After years of litigation to hold the pharmaceutical industry accountable for the deadly abuse of prescription painkillers, payments from what could amount to more than $50 billion in court settlements have started to flow to states and communities to address the nation’s continuing opioid crisis. But though the payments come with stacks of guidance outlining core strategies for drug prevention and addiction treatment, the first wave of awards is setting off heated debates over the best use of the money, including the role that law enforcement should play in grappling with a public health disaster, the New York Times reported. States and local governments are designating millions of dollars for overdose reversal drugs, addiction treatment medication, and wound care vans for people with infections from injecting drugs.
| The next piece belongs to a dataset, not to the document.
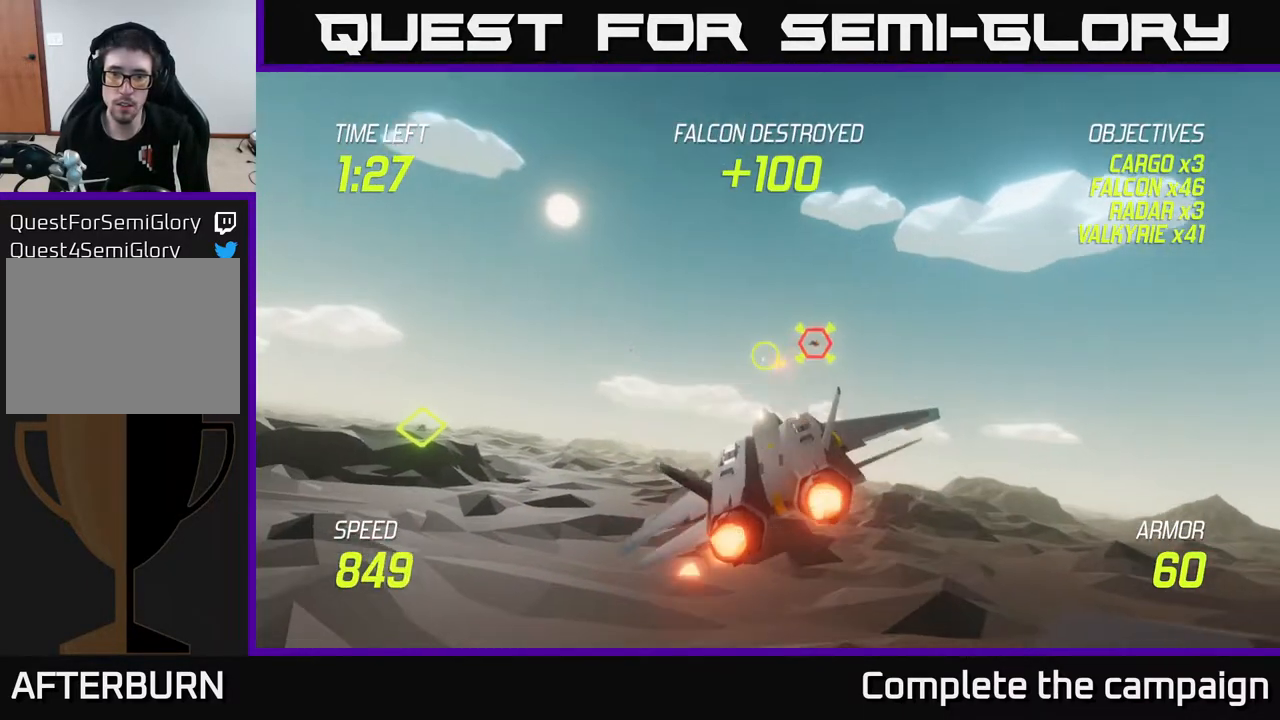
{"buttons": ["L2"], "left_stick": "right", "right_stick": "center", "events": [[33, "R2", "up"], [33, "left_stick", "right"], [100, "R2", "down"], [100, "left_stick", "up-right"], [250, "R2", "up"], [250, "left_stick", "center"], [333, "L2", "up"], [333, "left_stick", "right"], [483, "L2", "down"]]}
But law enforcement departments are receiving opioid settlement money for policing resources like new cruisers, overtime pay for narcotics investigators, phone-hacking equipment, body scanners to detect drugs on inmates and restraint devices. “I have a great deal of ambivalence towards the use of the opioid money for that purpose,” said Chester Cedars, chairman of Louisiana’s advisory opioid task force and president of St. Martin Parish. The state’s directives say only “law enforcement expenditures related to the opioid epidemic,” added Mr. Cedars, a retired prosecutor. “That is wide open as to what that exactly means.” On Monday, 133 addiction medicine specialists, legal aid groups, street outreach groups and other organizations released a list of suggested priorities for the funds. Their recommendations include housing for people in recovery and expanding access to syringe exchange programs, personal use testing strips for fentanyl and xylazine, and medication that treats addiction. Groups that monitor opioid settlements use various criteria to estimate the total payout. But even employing the most conservative tabulation, the final amount could be well north of $50 billion when pending lawsuits are resolved, notably the multibillion-dollar Purdue bankruptcy plan, which the Supreme Court temporarily paused last week. At first glance, that looks like a trove of money. In reality, it will be parceled out over 18 years and is already dwarfed by the behemoth dimensions of the opioid crisis, now dominated by illicit fentanyl and other drugs.